Referring now to FIGS. 11 and 12, a cutting blade device in accordance with another variant of the present disclosure is generally shown at 40. The cutting blade device 40 is of the type that may be used for razor slitting. Thus, a plurality of the cutting blade device 40 may be mounted at an angle in individual holders or as multiples in cassettes to slit the moving web. The cutting blade device 40 may be used in different razor slitting set-ups, such as Razor-in-Air (top) and Razor-in-Groove (bottom). The former requires no extra support at the slitting area and is better for slower speeds. The latter uses a roll with grooves that provide additional support at the point of slitting for higher running speeds. Razor slitting has lower tooling costs, with simple adjustment and maintenance. It's generally best used for thin films and light foils. The cutting blade device 40, also known as a razor blade, can be made of metal or other types of materials such as ceramic. For example, FIGS. 11 and 12 show one such cutting blade device 40. The device 40 has a plate body 41, that may be a flat plate, or may have a thicker connection edge as shown in FIG. 12. Various slots or connector formations may be present, such as slot 41A and notches 41B. Other connector formations include holes, depressions, etc. An edge 42 of the cutting blade device 40 is sharp and thus configured to perform the slitting and/or cutting. Still has observed in FIG. 12, the edge 42 may have a serrated pattern.

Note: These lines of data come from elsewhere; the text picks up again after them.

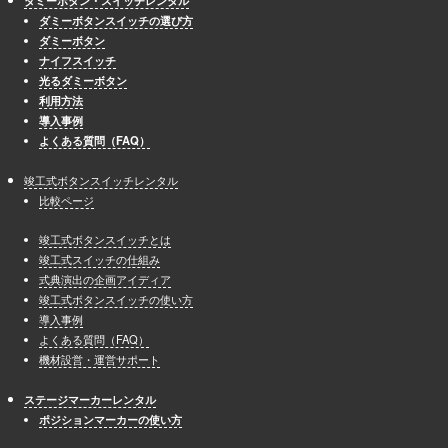
ダミーボタン・スイッチレンタル
ダミーボタンスイッチの選び方
ダミーボタン
ナイフスイッチ
光るダミーボタン
利用方法
導入事例
よくある質問（FAQ）
竣工式ボタンスイッチレンタル
比較ページ
竣工式ボタンスイッチとは
竣工式スイッチの仕組み
式典演出の企画アイディア
竣工式ボタンスイッチの使い方
導入事例
よくある質問（FAQ）
機材設営・運営サポート
ステージマーカーレンタル
ポジションマーカーの使い方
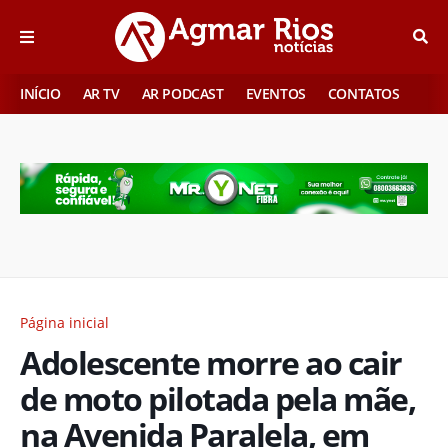
INÍCIO
AR TV
AR PODCAST
EVENTOS
CONTATOS
Página inicial
Adolescente morre ao cair
de moto pilotada pela mãe,
na Avenida Paralela, em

In an alternative embodiment, the edge 42 has a single elongated straight blade equivalent to the circular blade 14, and a plurality of transverse blades equivalent to the transverse blades 15.
While the slitting device 10, the cutting die device 20 and the cutting blade device 40 are well suited to be used with a tape 1 having a polymeric facestock 2, these tools may be used with facestocks including one or more of paper, cloth, fabric, thin metal foil, aluminum foil, laminated paper, laminated fabric, rubber, silicone rubber, silicone, to name a few examples.